» **DIRECTIONS**
Only the lines from the one containing "left shoulder: (147, 191, 9)" through the last line of the data are to be written out, exactly and in full.
*** GIVEN INFORMATION Section Begins ***
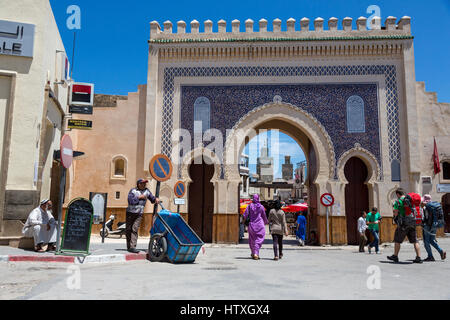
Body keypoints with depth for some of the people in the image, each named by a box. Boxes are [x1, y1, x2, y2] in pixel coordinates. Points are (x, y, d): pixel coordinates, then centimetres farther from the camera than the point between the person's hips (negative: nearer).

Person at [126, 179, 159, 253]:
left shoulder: (147, 191, 9)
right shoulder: (133, 191, -3)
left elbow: (152, 198, 15)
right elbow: (130, 200, -14)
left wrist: (156, 199, -5)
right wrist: (139, 197, -14)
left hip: (139, 214, 2)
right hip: (130, 213, -1)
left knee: (135, 229, -10)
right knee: (129, 229, 5)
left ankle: (132, 247, -14)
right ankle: (128, 246, 18)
*** GIVEN INFORMATION Section Ends ***
» **EXERCISE RESPONSE**
left shoulder: (147, 191, 9)
right shoulder: (133, 191, -3)
left elbow: (152, 198, 15)
right elbow: (130, 200, -14)
left wrist: (156, 199, -5)
right wrist: (139, 197, -14)
left hip: (139, 214, 2)
right hip: (130, 213, -1)
left knee: (135, 229, -10)
right knee: (129, 229, 5)
left ankle: (132, 247, -14)
right ankle: (128, 246, 18)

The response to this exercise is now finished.